Bruce Davidson’s Subway series documents life in the New York subway, recording the animated energy of train carriages and station platforms across the metropolis.
Taken in 1980, the photographs teem with a diverse cross-section of the city’s residents, including young lovers, gang members, blind businessmen, rough sleepers, weary commuters and wary tourists. They populate trains covered with graffiti, evidence of the burgeoning street art movement of the period. The use of colour is strikingly sensual. Davidson was previously known for working in black and white, and this remains his only series produced exclusively in colour.
In the early 1980s New York’s public transport system could be a menacing place. To prepare for the project, Davidson underwent a strict exercise regime that would enable him to carry heavy photographic equipment and also escape from potential threats.
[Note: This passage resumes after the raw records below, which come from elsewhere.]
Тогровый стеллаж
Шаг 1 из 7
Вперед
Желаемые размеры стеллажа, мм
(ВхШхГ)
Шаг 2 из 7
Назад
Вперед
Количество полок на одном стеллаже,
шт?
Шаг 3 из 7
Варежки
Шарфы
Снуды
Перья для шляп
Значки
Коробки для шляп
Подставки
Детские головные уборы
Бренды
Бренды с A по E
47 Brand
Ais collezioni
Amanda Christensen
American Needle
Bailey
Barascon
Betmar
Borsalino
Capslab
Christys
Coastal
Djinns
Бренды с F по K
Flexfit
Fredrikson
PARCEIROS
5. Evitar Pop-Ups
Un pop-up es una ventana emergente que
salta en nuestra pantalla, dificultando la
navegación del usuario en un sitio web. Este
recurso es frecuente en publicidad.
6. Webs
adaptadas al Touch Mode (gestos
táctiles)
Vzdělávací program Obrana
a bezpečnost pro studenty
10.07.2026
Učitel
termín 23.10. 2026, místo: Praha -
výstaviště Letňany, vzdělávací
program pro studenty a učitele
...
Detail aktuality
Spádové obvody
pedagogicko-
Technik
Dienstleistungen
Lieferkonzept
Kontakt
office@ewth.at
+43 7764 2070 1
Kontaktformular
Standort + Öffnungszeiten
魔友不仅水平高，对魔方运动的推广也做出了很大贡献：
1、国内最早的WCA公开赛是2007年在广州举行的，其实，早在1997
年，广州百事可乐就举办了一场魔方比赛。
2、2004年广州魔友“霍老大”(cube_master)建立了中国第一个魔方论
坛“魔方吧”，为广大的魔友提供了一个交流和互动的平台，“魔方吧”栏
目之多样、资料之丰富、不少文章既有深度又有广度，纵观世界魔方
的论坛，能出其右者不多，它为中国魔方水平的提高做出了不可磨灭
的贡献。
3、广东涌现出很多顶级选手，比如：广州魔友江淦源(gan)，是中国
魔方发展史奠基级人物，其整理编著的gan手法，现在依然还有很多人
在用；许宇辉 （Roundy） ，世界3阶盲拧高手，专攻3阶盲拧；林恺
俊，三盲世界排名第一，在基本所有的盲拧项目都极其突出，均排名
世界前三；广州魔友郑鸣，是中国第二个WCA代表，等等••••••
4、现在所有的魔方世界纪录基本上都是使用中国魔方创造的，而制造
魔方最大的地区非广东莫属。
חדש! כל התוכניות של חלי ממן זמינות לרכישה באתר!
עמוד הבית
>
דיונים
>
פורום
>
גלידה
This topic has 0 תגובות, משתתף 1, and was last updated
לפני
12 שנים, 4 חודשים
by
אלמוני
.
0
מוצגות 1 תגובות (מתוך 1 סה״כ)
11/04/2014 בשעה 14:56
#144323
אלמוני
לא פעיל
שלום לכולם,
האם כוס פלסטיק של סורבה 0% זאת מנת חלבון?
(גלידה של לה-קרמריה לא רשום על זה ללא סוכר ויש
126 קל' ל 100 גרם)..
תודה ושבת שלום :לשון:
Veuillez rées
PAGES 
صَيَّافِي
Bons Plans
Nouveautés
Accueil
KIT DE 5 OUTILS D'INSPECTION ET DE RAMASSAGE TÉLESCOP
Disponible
However, his intention for the series was to show the beauty that co-existed with the danger: “In transforming the grim, abusive, violent, and often beautiful reality of the subway into a language of color, I see the subway as metaphor for the world in which we live today. It is a great social equalizer. As our being is exposed, we confront our mortality, contemplate our destiny, and experience both the beauty and the beast. From the moving train above ground we see glimpses of the city, and as the train moves into the tunnel fluorescent light reaches into the gloom, and trapped inside, we all hang on together.”
Bruce Davidson was born in 1933 in Oak Park, Illinois. He lives and works in New York City.